West Bengal is a case in point. Mamata Bannerjee has put up a strong resistance to the BJP's encroachment on her turf, even as the Left-Congress alliance flopped and infighting undermined the Congress’ prospects. The Left, too, has thrown everything it has into the campaign and is visible on the ground. But the Congress has ceded space to the BJP, as was evident in the third phase of polling which covered the former’s territory.

In many seats, the contest has been polarised between TMC and BJP, to 'Didi's' benefit. The seven-phase battle has enabled the chief minister to tour all the 42 constituencies and rectify weak spots in her formidable organisation. Starting with an advantage of 32 per cent minority votes, she is undeterred by the defection of Mukul Roy and other erstwhile TMC leaders to the BJP.

In Maharashtra, Pawar is the engine pulling the Opposition alliance. In a clever coup, he drafted the combative MNS leader, Raj Thackeray, to lend impetus to the campaign. Meanwhile, there is a free-for-all in the Congress. Open dissension and a flurry of defections have severely embarrassed the party particularly that of CLP leader Radhakrishnan Vikhe Patil, who was named a star campaigner even as his son joined the BJP. He has now quit the post, but the damage is done.

Even in the national capital, the Congress is failing to leverage its national party stature to win over voters aggrieved with the BJP. The AAP is leading the charge, with an edgy, street-by-street campaign supported by social media. The failure of the proposed AAP-Congress alliance in Delhi highlighted the differences between top Congress leaders Sheila Dikshit and Ajay Maken. She successfully opposed the alliance, while he openly declared that the absence of a tie-up would depress the Congress tally.

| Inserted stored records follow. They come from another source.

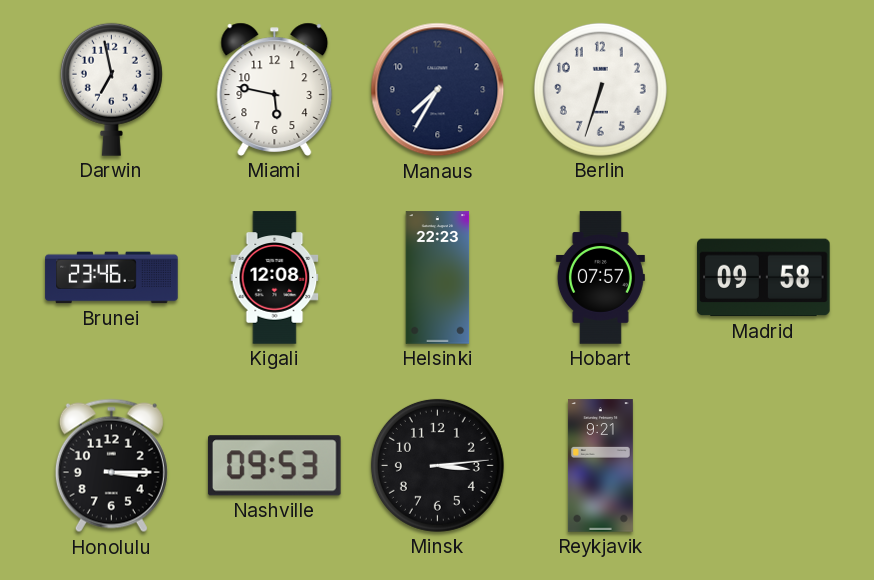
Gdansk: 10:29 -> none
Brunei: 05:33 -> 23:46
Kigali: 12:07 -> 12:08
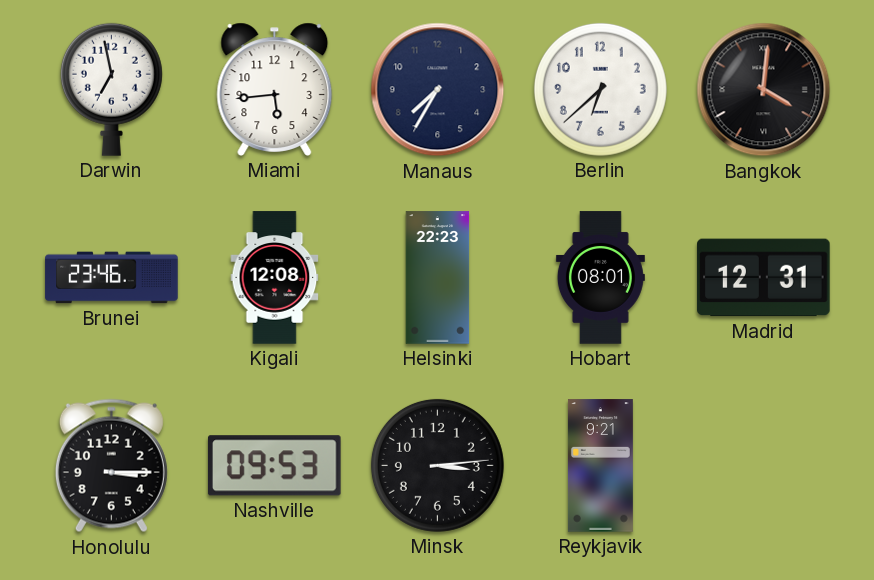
Miami: 5:47 -> 5:44
Berlin: 6:33 -> 6:38
Bangkok: none -> 4:01
Hobart: 07:57 -> 08:01
Madrid: 09:58 -> 12:31
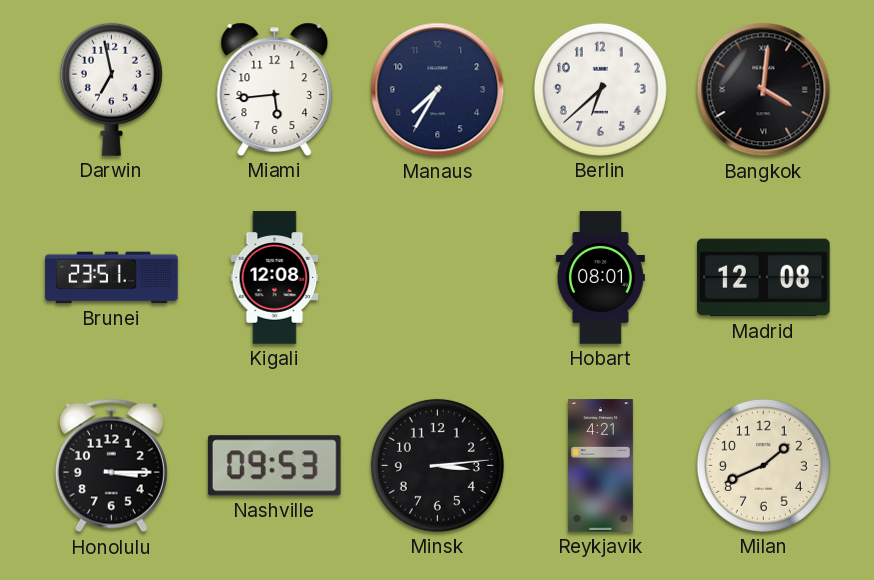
Brunei: 23:46 -> 23:51
Helsinki: 22:23 -> none
Madrid: 12:31 -> 12:08
Reykjavik: 9:21 -> 4:21
Milan: none -> 1:41
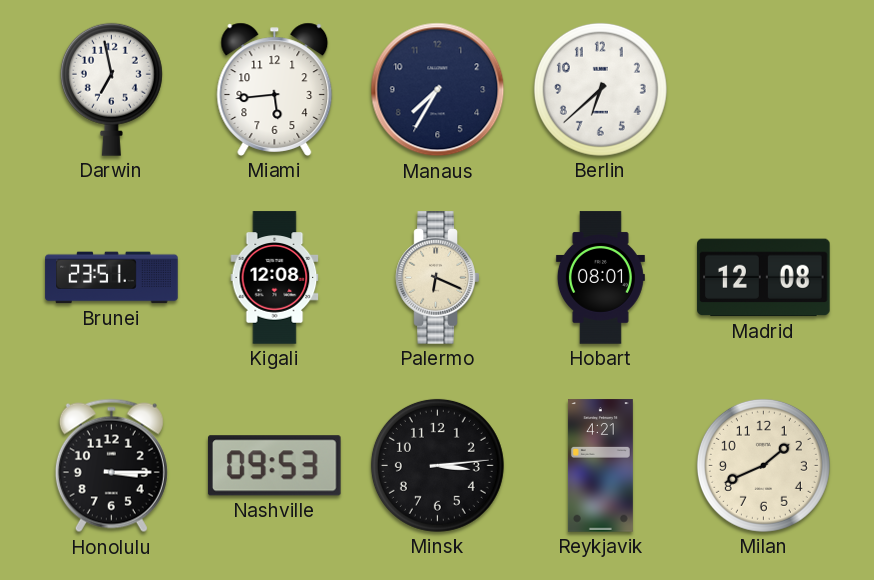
Bangkok: 4:01 -> none
Palermo: none -> 6:19
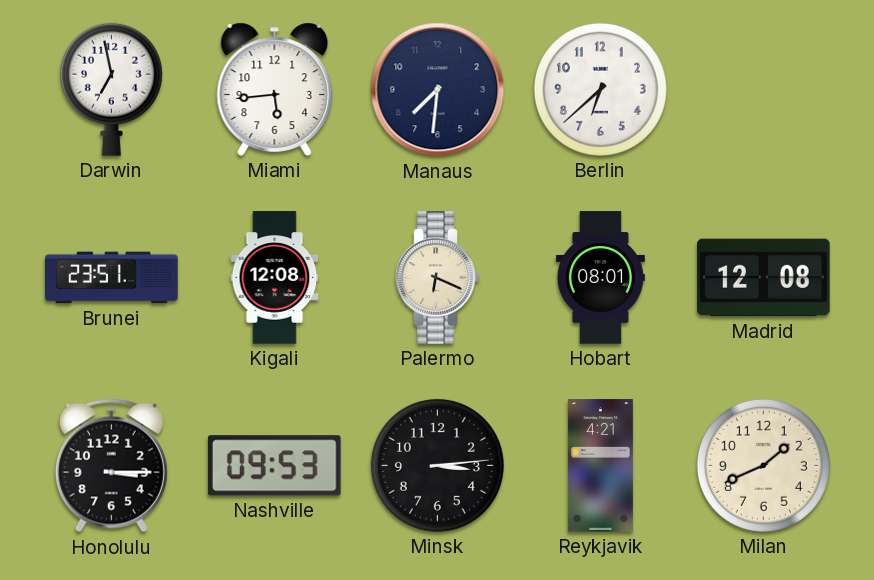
Manaus: 7:35 -> 7:31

In Bihar, the Congress has neither a leader nor a robust organisation. It is the junior partner in the Opposition alliance and Tejashwi Yadav is the undisputed leader. Even so, differences erupted over seat-sharing and its Big Brother attitude in Jharkhand annoyed the young RJD leader. Likewise in Odisha, the BJP’s expansionism is being contained by chief minister and Biju Janata Dal leader Naveen Patnaik, with the Congress as an also-ran.

Karnataka is the one state in the south where the Congress and BJP are going head-to-head. Here, the Congress has an organisation and a strong leader in Siddaramaiah. But his differences with Janata Dal (S) supremo HD Deve Gowda may prove to be the undoing of the alliance. The word on the street is that Siddaramaiah, who believes he was sabotaged in Chamundeshwari in the assembly polls, will pay the JD(S) back in kind in Mandya where Gowda's grandson is contesting.

In Uttar Pradesh, the SP-BSP mahagathbandhan is gelling far better than expected and posing a serious threat to the BJP’s pursuit of an absolute majority. The Congress, meanwhile, is in the running in only a handful of seats. General secretary Priyanka Gandhi claimed her party had fielded candidates who could cut into the BJP's vote share. Why then, would it field a strong Muslim candidate against the BSP’s Muslim nominee in Saharanpur? It did the same in Bijnor.

The Congress has its own stable of strong regional leaders. In Punjab, Captain Amarinder Singh has the advantage of an enfeebled NDA, but in Haryana and Rajasthan, infighting has adversely impacted the party’s chances. In Gujarat, the Congress trump card in the assembly elections, Hardik Patel, lost traction after formally joining the party, while its OBC 'face' Alpesh Thakor quit on the eve of polls.

Even in Jammu and Kashmir, where it reached an understanding with the National Conference in an attempt to contain the BJP, there is a marked lack of bonhomie. NC leader Akbar Lone went so far as to say the Congress was more dangerous than the BJP.

The message to the Congress is clear: in most states, regional forces do not need the Congress to take on the BJP.